The result is expressed with NodeEvalResult from application.

It contains:

  • domain, name, version: to locate a component from the comp list of application.
  • attr_paths, attrs: Attributes of the component. Will be discussed further.
  • inputs: Inputs of the component, should be DistData.
  • output_uris: Output uris for each output. Will be discussed further.

NOTE

Why only one uri for each output? For each output, only one uri is provided. It will be used by all parties to generate all data_refs of this output DistData. It looks weird since we may give each party a different uri. However, this is not a good idea:

  • When we have multiple parties, the list of output uris would be extremely long.
  • Each party has the full control of the storage root and they could move the files afterwards. We hope to keep our system simple and don't invest any effort in file system management.

Attributes

We copied the same attribute tree above.

A Typical Attribute Tree

We use attr_paths and attrs to answer attributes defined in components.

The length of attr_paths and attrs must be the same. They should obey the same order. e.g. if the n-th attr is the value of n-th attr_path.

Atomic Attribute

The attr_path of an atmoic attribute is the full path of an attribute tree node. e.g.

  • attr_path of attribute node named q is "a/c/f/k/q"
  • attr_path of attribute node named j is "a/c/f/j"

Attribute is used to express the value of an attribute. Please use is_na to indicate the value is n/a explicitly.

Struct Attribute Group

You don't need fill-in anything for Struct Attribute Group.

Union Attribute Group

For union attribute group, you must provide a pair of attr_path and attr to indicate your choice of children explicitly.

e.g. for union attribute group named c, the attr_path is "a/c"

  • If you choose children named e, the attr is a Attribute with s field is e, i.e. children selection is a string.
  • If you choose children named f, the attr is a Attribute with s field is f.

TableAttrDef

Fill-ining TableAttrDef is quite complicated.

The attr_path is (input|output)/(IoDef name)/(TableAttrDef name)(/(column name)(/(extra attributes))?)? for select columns and extra attributes.

First, you should answer the selected columns. The attr_path consists of three parts:

  • "input" or "output" indicates whether IoDef of TableAttrDef is from input or output of ComponentDef.
  • IoDef name
  • TableAttrDef name

e.g. A typical attr_path for selected columns id "input/train_dataset/features"

You should use ss field of Attribute to list selected columns.

Then, if TableAttrDef contains extra_attrs, you should continue to answer it. The attr_path contains five parts:

  • "input" or "output". The same as selected columns.
  • IoDef name. The same as selected columns.
  • TableAttrDef name. The same as selected columns.
  • Column name.
  • Extra attributes. The rules are the same as Attribute nodes.

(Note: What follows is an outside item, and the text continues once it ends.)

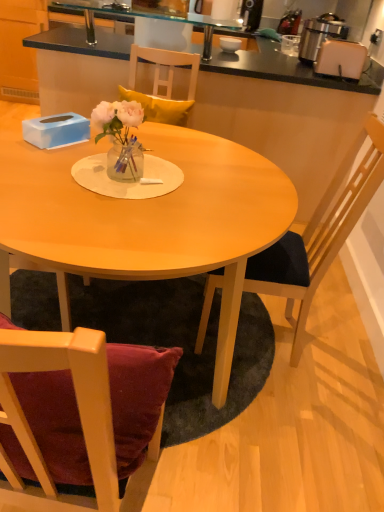
Find the location of a particular element. free space to the left of clear glass vase at center is located at coordinates (68, 165).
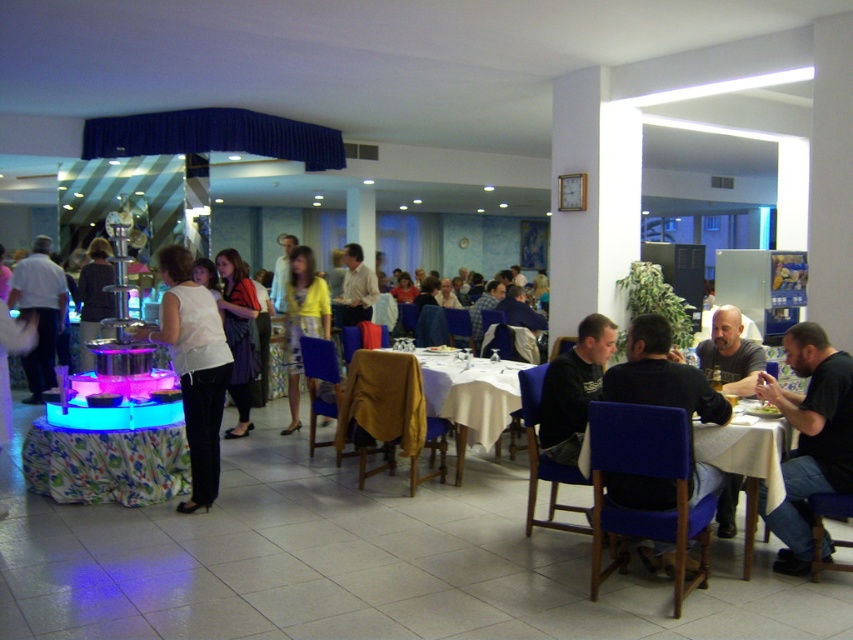
Is point (155, 426) farther from camera compared to point (625, 394)?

e.g. A typical attr_path for extra_attrs of a selected columns is "input/train_dataset/features/x_1/a/b/c"

Outputs

You should provide an uri relative to StorageConfig for each config. The order should be the same defined in ComponentDef.

It contains output DistData.

Report is another common DistData which is totally public and doesn't own any data_ref. We use a Report to reveal statistic outputs in most cases.

Report related protos are:

  • Descriptions: Displays multiple read-only fields in groups.
  • Table: Displays rows of data.
  • Div: A division or a section of a page, consists of Descriptions, Tables or Divs.
  • Tab: A page of a report, consists of Divs.
  • Report: The top-level of a report, consists of Tabs.

Report should be packed into meta field of DistData.

In SecretFlow, the type str for Report is sf.report.